- **Materials provided**:
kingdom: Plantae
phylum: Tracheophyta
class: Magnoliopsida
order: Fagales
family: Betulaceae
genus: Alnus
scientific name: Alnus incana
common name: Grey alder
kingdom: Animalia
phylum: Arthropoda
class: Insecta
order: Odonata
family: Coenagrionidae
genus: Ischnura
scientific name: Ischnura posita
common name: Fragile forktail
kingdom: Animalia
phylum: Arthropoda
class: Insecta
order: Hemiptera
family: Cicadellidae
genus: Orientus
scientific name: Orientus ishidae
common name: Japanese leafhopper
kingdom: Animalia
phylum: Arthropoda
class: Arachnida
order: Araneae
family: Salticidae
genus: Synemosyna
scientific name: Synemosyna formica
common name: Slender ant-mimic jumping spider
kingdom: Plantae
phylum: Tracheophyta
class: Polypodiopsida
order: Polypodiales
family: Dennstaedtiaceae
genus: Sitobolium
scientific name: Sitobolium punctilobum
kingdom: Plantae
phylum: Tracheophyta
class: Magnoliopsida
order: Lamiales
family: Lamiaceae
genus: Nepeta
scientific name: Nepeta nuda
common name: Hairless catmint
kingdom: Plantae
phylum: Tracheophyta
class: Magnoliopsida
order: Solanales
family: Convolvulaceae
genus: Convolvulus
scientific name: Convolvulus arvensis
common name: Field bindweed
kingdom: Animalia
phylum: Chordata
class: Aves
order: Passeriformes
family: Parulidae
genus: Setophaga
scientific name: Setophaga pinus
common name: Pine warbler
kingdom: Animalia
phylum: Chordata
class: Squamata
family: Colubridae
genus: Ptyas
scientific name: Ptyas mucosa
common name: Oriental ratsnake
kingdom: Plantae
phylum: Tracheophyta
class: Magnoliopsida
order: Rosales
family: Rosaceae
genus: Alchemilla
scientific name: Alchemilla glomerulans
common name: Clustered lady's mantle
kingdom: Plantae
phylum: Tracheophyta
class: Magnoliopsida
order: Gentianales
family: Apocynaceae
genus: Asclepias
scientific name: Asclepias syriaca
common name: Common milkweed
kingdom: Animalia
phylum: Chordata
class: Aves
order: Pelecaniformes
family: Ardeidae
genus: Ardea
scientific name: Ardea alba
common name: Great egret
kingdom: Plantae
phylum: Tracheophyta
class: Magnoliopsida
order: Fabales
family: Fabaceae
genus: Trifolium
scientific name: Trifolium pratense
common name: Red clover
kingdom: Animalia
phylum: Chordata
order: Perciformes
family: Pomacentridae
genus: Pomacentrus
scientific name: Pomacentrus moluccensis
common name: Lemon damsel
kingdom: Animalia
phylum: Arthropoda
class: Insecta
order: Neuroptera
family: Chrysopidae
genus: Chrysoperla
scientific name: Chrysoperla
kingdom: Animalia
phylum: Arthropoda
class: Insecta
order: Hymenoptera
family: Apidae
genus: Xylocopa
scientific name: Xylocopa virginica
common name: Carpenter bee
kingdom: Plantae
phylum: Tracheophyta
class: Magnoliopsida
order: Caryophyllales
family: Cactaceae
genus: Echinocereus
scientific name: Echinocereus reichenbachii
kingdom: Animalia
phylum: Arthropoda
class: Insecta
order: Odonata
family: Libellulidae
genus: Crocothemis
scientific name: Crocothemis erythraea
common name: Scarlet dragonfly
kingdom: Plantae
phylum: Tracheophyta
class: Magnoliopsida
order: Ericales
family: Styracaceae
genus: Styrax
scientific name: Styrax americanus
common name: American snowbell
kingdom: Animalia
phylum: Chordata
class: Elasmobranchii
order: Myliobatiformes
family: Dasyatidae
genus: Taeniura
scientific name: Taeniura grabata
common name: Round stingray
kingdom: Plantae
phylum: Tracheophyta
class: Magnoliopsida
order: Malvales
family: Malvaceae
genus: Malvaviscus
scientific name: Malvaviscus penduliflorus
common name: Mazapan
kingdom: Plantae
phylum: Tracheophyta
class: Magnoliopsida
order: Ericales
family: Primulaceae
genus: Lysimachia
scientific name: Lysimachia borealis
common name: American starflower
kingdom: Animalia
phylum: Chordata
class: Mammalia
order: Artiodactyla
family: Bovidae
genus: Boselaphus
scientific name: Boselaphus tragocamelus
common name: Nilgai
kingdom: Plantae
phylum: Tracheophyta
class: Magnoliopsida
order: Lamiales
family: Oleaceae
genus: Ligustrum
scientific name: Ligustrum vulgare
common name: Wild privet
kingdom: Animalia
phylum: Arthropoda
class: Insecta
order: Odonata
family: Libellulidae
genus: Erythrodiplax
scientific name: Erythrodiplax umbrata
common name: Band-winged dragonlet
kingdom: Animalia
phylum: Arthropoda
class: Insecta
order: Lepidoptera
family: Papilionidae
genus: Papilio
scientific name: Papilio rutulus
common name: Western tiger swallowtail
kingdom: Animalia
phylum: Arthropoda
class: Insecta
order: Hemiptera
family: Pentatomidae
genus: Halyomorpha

- **What you have to do**:
Rewrite the lines above, swapping "common name" for "vernacular name" and leaving everything else the same.

- **Task response**:
kingdom: Plantae
phylum: Tracheophyta
class: Magnoliopsida
order: Fagales
family: Betulaceae
genus: Alnus
scientific name: Alnus incana
vernacular name: Grey alder
kingdom: Animalia
phylum: Arthropoda
class: Insecta
order: Odonata
family: Coenagrionidae
genus: Ischnura
scientific name: Ischnura posita
vernacular name: Fragile forktail
kingdom: Animalia
phylum: Arthropoda
class: Insecta
order: Hemiptera
family: Cicadellidae
genus: Orientus
scientific name: Orientus ishidae
vernacular name: Japanese leafhopper
kingdom: Animalia
phylum: Arthropoda
class: Arachnida
order: Araneae
family: Salticidae
genus: Synemosyna
scientific name: Synemosyna formica
vernacular name: Slender ant-mimic jumping spider
kingdom: Plantae
phylum: Tracheophyta
class: Polypodiopsida
order: Polypodiales
family: Dennstaedtiaceae
genus: Sitobolium
scientific name: Sitobolium punctilobum
kingdom: Plantae
phylum: Tracheophyta
class: Magnoliopsida
order: Lamiales
family: Lamiaceae
genus: Nepeta
scientific name: Nepeta nuda
vernacular name: Hairless catmint
kingdom: Plantae
phylum: Tracheophyta
class: Magnoliopsida
order: Solanales
family: Convolvulaceae
genus: Convolvulus
scientific name: Convolvulus arvensis
vernacular name: Field bindweed
kingdom: Animalia
phylum: Chordata
class: Aves
order: Passeriformes
family: Parulidae
genus: Setophaga
scientific name: Setophaga pinus
vernacular name: Pine warbler
kingdom: Animalia
phylum: Chordata
class: Squamata
family: Colubridae
genus: Ptyas
scientific name: Ptyas mucosa
vernacular name: Oriental ratsnake
kingdom: Plantae
phylum: Tracheophyta
class: Magnoliopsida
order: Rosales
family: Rosaceae
genus: Alchemilla
scientific name: Alchemilla glomerulans
vernacular name: Clustered lady's mantle
kingdom: Plantae
phylum: Tracheophyta
class: Magnoliopsida
order: Gentianales
family: Apocynaceae
genus: Asclepias
scientific name: Asclepias syriaca
vernacular name: Common milkweed
kingdom: Animalia
phylum: Chordata
class: Aves
order: Pelecaniformes
family: Ardeidae
genus: Ardea
scientific name: Ardea alba
vernacular name: Great egret
kingdom: Plantae
phylum: Tracheophyta
class: Magnoliopsida
order: Fabales
family: Fabaceae
genus: Trifolium
scientific name: Trifolium pratense
vernacular name: Red clover
kingdom: Animalia
phylum: Chordata
order: Perciformes
family: Pomacentridae
genus: Pomacentrus
scientific name: Pomacentrus moluccensis
vernacular name: Lemon damsel
kingdom: Animalia
phylum: Arthropoda
class: Insecta
order: Neuroptera
family: Chrysopidae
genus: Chrysoperla
scientific name: Chrysoperla
kingdom: Animalia
phylum: Arthropoda
class: Insecta
order: Hymenoptera
family: Apidae
genus: Xylocopa
scientific name: Xylocopa virginica
vernacular name: Carpenter bee
kingdom: Plantae
phylum: Tracheophyta
class: Magnoliopsida
order: Caryophyllales
family: Cactaceae
genus: Echinocereus
scientific name: Echinocereus reichenbachii
kingdom: Animalia
phylum: Arthropoda
class: Insecta
order: Odonata
family: Libellulidae
genus: Crocothemis
scientific name: Crocothemis erythraea
vernacular name: Scarlet dragonfly
kingdom: Plantae
phylum: Tracheophyta
class: Magnoliopsida
order: Ericales
family: Styracaceae
genus: Styrax
scientific name: Styrax americanus
vernacular name: American snowbell
kingdom: Animalia
phylum: Chordata
class: Elasmobranchii
order: Myliobatiformes
family: Dasyatidae
genus: Taeniura
scientific name: Taeniura grabata
vernacular name: Round stingray
kingdom: Plantae
phylum: Tracheophyta
class: Magnoliopsida
order: Malvales
family: Malvaceae
genus: Malvaviscus
scientific name: Malvaviscus penduliflorus
vernacular name: Mazapan
kingdom: Plantae
phylum: Tracheophyta
class: Magnoliopsida
order: Ericales
family: Primulaceae
genus: Lysimachia
scientific name: Lysimachia borealis
vernacular name: American starflower
kingdom: Animalia
phylum: Chordata
class: Mammalia
order: Artiodactyla
family: Bovidae
genus: Boselaphus
scientific name: Boselaphus tragocamelus
vernacular name: Nilgai
kingdom: Plantae
phylum: Tracheophyta
class: Magnoliopsida
order: Lamiales
family: Oleaceae
genus: Ligustrum
scientific name: Ligustrum vulgare
vernacular name: Wild privet
kingdom: Animalia
phylum: Arthropoda
class: Insecta
order: Odonata
family: Libellulidae
genus: Erythrodiplax
scientific name: Erythrodiplax umbrata
vernacular name: Band-winged dragonlet
kingdom: Animalia
phylum: Arthropoda
class: Insecta
order: Lepidoptera
family: Papilionidae
genus: Papilio
scientific name: Papilio rutulus
vernacular name: Western tiger swallowtail
kingdom: Animalia
phylum: Arthropoda
class: Insecta
order: Hemiptera
family: Pentatomidae
genus: Halyomorpha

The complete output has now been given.